You can do this with database queries fine -- there are already several different toolserver tools that will do category intersections for you, and a couple extensions. In fact, bog-standard search will do it for you, although AFAIK only for categories added literally (not by templates):
http://en.wikipedia.org/w/index.php?title=Special:Search&redirs=1&se...
It wouldn't be that hard to allow template-added categories too. I assume you have categories like "books published in America", "books published in 1872", and "biographies" -- if not, you can easily add them via your templates (although that wouldn't work right now with standard search AFAIK, it would work with things like CatScan).
If we simply extend MediaWiki to support metadata for works or authors, the metadata is limited to these types and fields. Public metadata can be extended and parsed in any way the local community or our content users feel useful.
Sure, but this is not internal use, so not relevant to my last post.

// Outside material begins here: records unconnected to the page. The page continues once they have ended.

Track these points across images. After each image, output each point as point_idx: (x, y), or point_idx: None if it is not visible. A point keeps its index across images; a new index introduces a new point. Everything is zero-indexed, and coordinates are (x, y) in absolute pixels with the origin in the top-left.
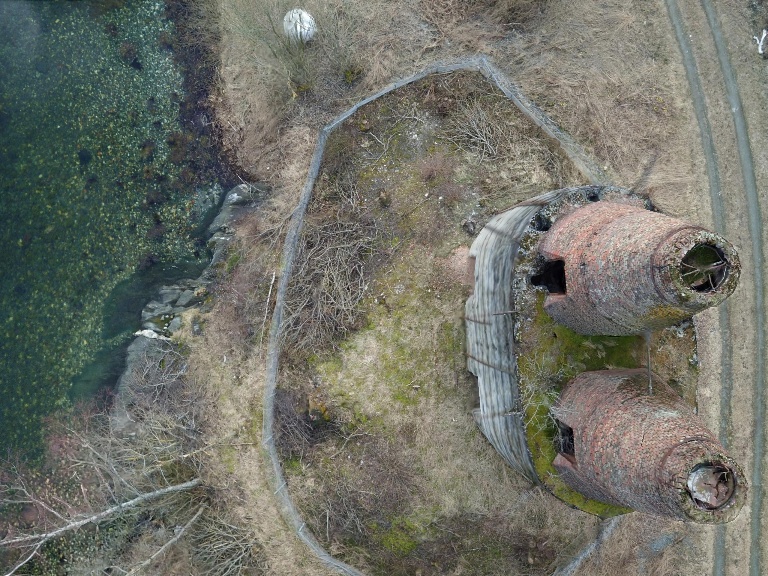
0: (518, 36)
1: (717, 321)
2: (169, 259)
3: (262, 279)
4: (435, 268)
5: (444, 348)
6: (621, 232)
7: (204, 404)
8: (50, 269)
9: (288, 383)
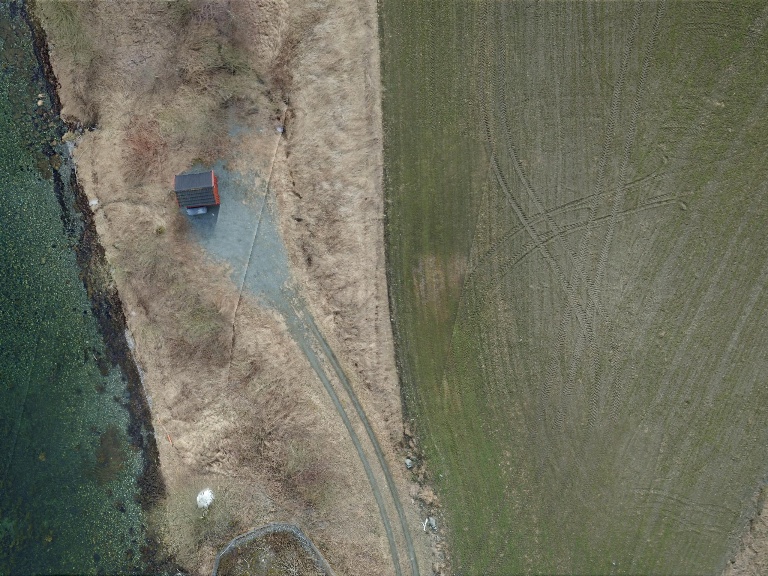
0: (313, 510)
1: None
2: None
3: None
4: None
5: None
6: None
7: None
8: None
9: None
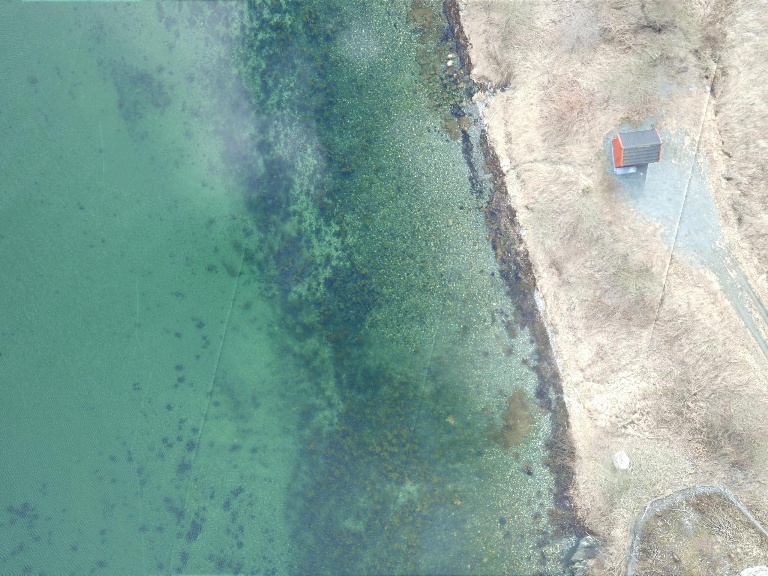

This is also not possible with database queries, since the metadata is not provided to the software except as part of the wiki text.
It is if you use categories. It would also be possible to hack up some tool to store all template parameter-value pairs, which are strikingly similar to the idea of RDFa triples: (article, template+parameter name, parameter value).
There is very little difference between internal and external use; it's no easier for a Wikisource editor to find those 1872 American biographies. Editors are also users.
By "internal use" I mean "use by software designed only to work with MediaWiki", not "use by Wikimedia users". Standards are only needed if we want to be useful to software that's also meant to work with other sites. That way, the software can use the same code to process both our site and the other sites, since all output the same standard markup. If the software is only processing MediaWiki sites to begin with, then standard markup is useless. (Unless it happens to expose convenient libraries, like with XML or such -- but that's probably not the case here.)
So, these metadata formats are definitely *not* useless for internal community use.
No, they really are. It's almost certainly more work for us to use a standard of any kind than to make up our own internal format, so if we only care about internal use, bothering with standards is counterproductive. The real use-cases are for external users only.